Ma non era soltanto il suo non allineamento a pagare. Era anche, e soprattutto, il fatto che quello Stato-cuscinetto, posto strategicamente al confine tra l’est e l’ovest, era un Paese di proporzioni vastissime, e quindi la sua posizione, sia in senso politico che geografico, contava molto.

Oggi, dopo la morte del dittatore e la scomparsa della Jugoslavia, i nuovi, piccoli Stati che si sono formati, dalla Serbia alla Croazia alla Slovenia, contano molto meno, per non dire quasi nulla, sullo scacchiere internazionale. Di quello che fanno, pensano, dicono, di quale posizione assumono, sembra non importare proprio nulla a nessuno. C’è addirittura chi non li vuole dentro l’Europa, e li considera solo dei fastidiosi rompiscatole, zingari straccioni che è meglio non avere tra i piedi.

Eppure oggi le piccole patrie vanno di gran moda. E tutti si vogliono separare, convinti che solo così riusciranno a risolvere –poveri illusi- tutti i loro problemi. Nell’Unione Europea, racconta Maurizio Ferrera dalle pagine de “La Lettura” del Corriere della Sera, oggi sono attive una cinquantina di formazioni autonomiste o separatiste. Fanno parte della “Alleanza per la Libertà”, i cui rappresentanti siedono nel Parlamento europeo.

Esiste anche una mappa delle piccole patrie che se ne vogliono andare dalle grandi patrie di origine. Sono 27 in Europa. Sette quelle italiane: Valle d’Aosta, Corsica, Sardegna, Lombardia, Veneto, Sudtirolo, Friuli. Le altre sono: Isole Canarie, Andalusia, Galizia, Paesi Baschi, Aragona, Catalogna, Occitania, Savoia, Carinzia, Baviera, Alsazia, Bretagna. Cornovaglia, Galles, Scozia, Fiandre, Frisia, Slesia, Moravia, Isole Aland.

Molte di loro, per carità hanno delle ottime ragioni per reclamare l’indipendenza, oltre al vantaggio –evidente- di tenersi in casa le risorse fiscali, che per molte di queste regioni, in maggioranza ricche, non sono proprio poca cosa. E’ il caso di questi giorni in Spagna. Barcellona e la Catalogna sono storicamente, culturalmente, socialmente, letterariamente, linguisticamente, cosa molto diversa da Madrid e dalla Spagna.

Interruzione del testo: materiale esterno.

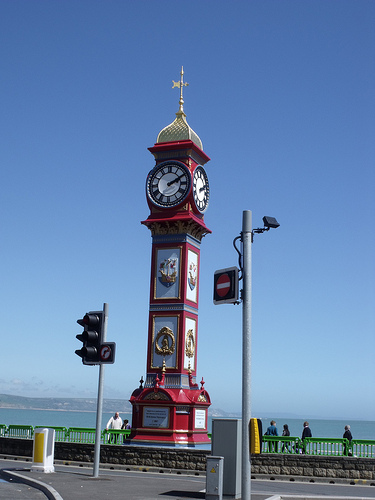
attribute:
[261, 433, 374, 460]
fence — green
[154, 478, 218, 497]
shadow — dark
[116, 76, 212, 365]
tower — white, red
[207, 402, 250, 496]
boxes — are gray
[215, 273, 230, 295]
circle — red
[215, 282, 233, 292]
line — white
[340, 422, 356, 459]
person — walking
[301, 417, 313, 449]
person — walking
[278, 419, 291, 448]
person — walking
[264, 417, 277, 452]
person — walking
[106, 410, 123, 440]
person — walking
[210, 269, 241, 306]
sign — red, white, black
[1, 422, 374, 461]
fence — green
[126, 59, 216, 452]
tower — is direction, red, white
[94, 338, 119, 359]
sign — street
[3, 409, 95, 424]
water — large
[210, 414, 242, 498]
electrical box — gray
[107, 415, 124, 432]
sweater — white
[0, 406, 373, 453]
water — large, body of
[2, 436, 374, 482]
wall — green, gray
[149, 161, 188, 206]
clock — black, white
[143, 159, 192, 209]
clock — white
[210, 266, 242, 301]
sign — red, white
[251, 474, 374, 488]
road curb — rounded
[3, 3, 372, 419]
sky — blue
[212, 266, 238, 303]
sign — street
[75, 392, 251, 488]
bridge — brick, gray, concrete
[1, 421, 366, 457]
railing — green, metal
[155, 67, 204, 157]
spire — gold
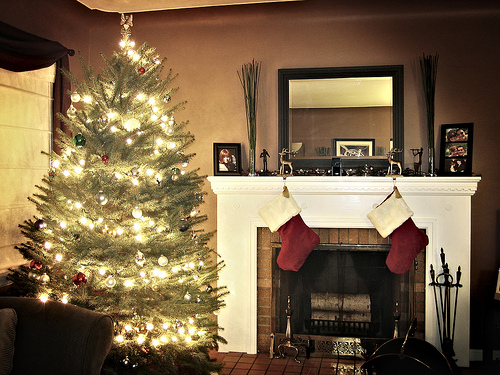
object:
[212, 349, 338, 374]
brick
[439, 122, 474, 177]
photos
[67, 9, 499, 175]
wall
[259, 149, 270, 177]
statue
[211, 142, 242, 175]
photo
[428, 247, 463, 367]
fireplace tools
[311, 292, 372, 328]
logs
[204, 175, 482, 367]
fireplace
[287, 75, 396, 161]
mirror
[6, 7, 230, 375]
christmas tree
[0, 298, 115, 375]
couch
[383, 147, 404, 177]
deer figurine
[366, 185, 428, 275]
stocking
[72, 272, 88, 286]
ornament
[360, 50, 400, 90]
ground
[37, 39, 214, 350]
lights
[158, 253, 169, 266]
ball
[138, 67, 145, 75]
ball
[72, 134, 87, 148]
ball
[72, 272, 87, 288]
ball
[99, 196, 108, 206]
ball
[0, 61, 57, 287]
brown drapes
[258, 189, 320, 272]
stocking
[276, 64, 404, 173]
framed mirror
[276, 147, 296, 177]
reindeer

Il desiderio della Catalogna di continuare da sola il suo cammino è legittimo. E’ il metodo che è sbagliato. Barcellona non può pensare di staccarsi da Madrid con un referendum che è illegittimo. Deve farlo seguendo un’altra strada. Legale. La strada della democrazia e della mediazione politica. Ovvero della creazione di un ampio consenso intorno alle sue ragioni, tale da portare la maggioranza dell’intero Paese Spagna a condividerle, e quindi a sancirne le ragioni attraverso l’approvazione di una legge dello Stato (spagnolo, s’intende).

Tutte le altre scorciatoie, referendum in primis, sono ingiuste e ingannevoli. Detto questo, il governo di Madrid ha sbagliato di grosso, a sua volta, reagendo con la repressione e la violenza a quel referendum che, anche se inutile e illegale, era comunque l’espressione democratica di un’opinione.

L’unica alternativa alla democrazia parlamentare e alle leggi dello Stato è la rivoluzione armata. I baschi dell’Eta ci avevano provato (senza riuscirci). Auguriamoci che la Catalogna non segua questa strada. E se non trova un accordo politico con Madrid, si rassegni a rimanere dentro la Spagna. Tanto noi che andiamo a Barcellona, e ci piace andare a Barcellona, sappiamo che Barcellona è un’altra cosa.